Mar Montilla
Admiro el coraje de ese puñado de mujeres que ha salido a protestar por las calles de Kabul, desafiando al régimen talibán. Se resisten a perder los logros alcanzados en las dos últimas décadas; quieren seguir ejerciendo sus profesiones y ocupar puestos gubernamentales; se niegan a ser simples bultos bajo sus prisiones de seda azul.
Aunque sus derechos se han visto vilipendiados en numerosas ocasiones, la lucha por el progreso también ha sido constante. La reina Soraya, esposa del rey Amanulá de Afganistán —1919-1929—, fue pionera entre las activistas afganas y musulmanas.
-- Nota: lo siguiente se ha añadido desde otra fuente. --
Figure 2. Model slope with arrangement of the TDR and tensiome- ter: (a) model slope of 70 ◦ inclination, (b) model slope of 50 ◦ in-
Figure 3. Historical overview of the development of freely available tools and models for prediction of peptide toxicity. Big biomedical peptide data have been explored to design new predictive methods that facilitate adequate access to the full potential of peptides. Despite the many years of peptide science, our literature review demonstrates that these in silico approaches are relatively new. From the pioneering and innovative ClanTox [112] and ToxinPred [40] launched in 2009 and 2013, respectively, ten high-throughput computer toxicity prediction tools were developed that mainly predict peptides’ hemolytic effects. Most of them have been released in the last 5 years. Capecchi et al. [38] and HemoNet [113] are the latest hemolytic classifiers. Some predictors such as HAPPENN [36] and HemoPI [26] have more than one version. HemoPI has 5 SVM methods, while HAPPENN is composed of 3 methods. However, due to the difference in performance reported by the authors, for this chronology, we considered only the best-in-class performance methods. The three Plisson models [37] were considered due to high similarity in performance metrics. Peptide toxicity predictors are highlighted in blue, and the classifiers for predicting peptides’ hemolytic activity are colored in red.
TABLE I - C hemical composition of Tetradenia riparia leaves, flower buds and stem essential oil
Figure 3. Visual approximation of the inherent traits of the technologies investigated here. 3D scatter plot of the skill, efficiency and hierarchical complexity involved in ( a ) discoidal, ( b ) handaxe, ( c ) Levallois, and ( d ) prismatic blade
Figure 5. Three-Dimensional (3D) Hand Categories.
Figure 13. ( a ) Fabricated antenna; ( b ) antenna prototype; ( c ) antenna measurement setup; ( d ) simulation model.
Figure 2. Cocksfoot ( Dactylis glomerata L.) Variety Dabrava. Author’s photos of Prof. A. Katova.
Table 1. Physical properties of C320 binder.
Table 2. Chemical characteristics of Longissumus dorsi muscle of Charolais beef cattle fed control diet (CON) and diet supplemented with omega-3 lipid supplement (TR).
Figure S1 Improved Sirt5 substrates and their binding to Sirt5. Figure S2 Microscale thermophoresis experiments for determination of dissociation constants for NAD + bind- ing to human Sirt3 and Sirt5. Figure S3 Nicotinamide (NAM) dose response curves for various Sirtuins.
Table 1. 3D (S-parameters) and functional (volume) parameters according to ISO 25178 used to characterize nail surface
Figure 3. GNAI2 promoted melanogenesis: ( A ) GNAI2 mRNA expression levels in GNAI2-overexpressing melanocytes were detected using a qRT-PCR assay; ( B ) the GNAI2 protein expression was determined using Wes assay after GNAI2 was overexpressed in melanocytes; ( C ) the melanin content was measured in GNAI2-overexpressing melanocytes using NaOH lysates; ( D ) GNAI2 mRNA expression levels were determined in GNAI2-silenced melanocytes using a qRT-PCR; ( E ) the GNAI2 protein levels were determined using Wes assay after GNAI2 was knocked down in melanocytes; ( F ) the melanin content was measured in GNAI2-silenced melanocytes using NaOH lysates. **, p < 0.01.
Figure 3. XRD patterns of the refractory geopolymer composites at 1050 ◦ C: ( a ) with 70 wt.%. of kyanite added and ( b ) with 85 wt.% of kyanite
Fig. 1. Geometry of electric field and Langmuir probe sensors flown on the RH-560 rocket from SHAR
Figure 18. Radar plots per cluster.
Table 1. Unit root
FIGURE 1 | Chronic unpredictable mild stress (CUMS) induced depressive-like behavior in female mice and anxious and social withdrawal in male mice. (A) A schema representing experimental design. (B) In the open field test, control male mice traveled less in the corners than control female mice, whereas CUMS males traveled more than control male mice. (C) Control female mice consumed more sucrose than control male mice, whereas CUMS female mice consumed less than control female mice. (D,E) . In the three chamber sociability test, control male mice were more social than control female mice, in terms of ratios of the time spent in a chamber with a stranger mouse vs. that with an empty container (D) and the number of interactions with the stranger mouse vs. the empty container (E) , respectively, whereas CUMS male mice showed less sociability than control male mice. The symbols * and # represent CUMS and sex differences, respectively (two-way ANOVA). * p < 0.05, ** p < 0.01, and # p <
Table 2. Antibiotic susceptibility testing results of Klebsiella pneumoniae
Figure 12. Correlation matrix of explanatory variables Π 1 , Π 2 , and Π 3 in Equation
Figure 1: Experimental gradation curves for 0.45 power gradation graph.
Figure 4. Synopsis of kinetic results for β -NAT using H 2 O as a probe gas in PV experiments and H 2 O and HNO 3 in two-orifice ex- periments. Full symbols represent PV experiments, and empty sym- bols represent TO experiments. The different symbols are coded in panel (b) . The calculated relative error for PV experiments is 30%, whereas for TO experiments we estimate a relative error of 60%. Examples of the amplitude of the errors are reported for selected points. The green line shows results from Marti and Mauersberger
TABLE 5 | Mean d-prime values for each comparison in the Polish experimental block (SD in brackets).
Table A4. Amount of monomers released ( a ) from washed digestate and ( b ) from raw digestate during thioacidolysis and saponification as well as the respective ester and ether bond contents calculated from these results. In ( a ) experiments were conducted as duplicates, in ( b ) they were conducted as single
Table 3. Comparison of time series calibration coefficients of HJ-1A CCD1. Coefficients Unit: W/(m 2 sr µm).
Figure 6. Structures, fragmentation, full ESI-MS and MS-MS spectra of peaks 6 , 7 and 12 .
Con la constitución de 1964 consiguieron la igualdad y el sufragio universal, al menos sobre el papel, porque en las zonas rurales el cambio fue nulo o imperceptible, debido al gran peso de la tradición patriarcal. Aun así, el país avanzaba. Algunas mujeres se hicieron profesoras, médicos, periodistas. Se crearon colectivos como la Asociación Revolucionaria de las Mujeres de Afganistán o el Consejo de Mujeres Afganas. Hasta que el poder talibán tomó el control de Kabul en 1996 y les arrebató todo. Se les prohibió estudiar, trabajar, mostrarse en público. Eso no impidió que muchas maestras continuaran enseñando en la clandestinidad de sus hogares. Cuando acudían a estas escuelas secretas, las avispadas alumnas usaban el burka para ocultar sus cuadernos, lápices y libros. Menuda ironía. ¿Y ahora qué? ¿La historia se repite? Occidente sabe que sus vidas están en juego y ellas alzan sus voces clamando ayuda internacional. Confío en que sean escuchadas. Mientras haya mujeres valientes queda esperanza.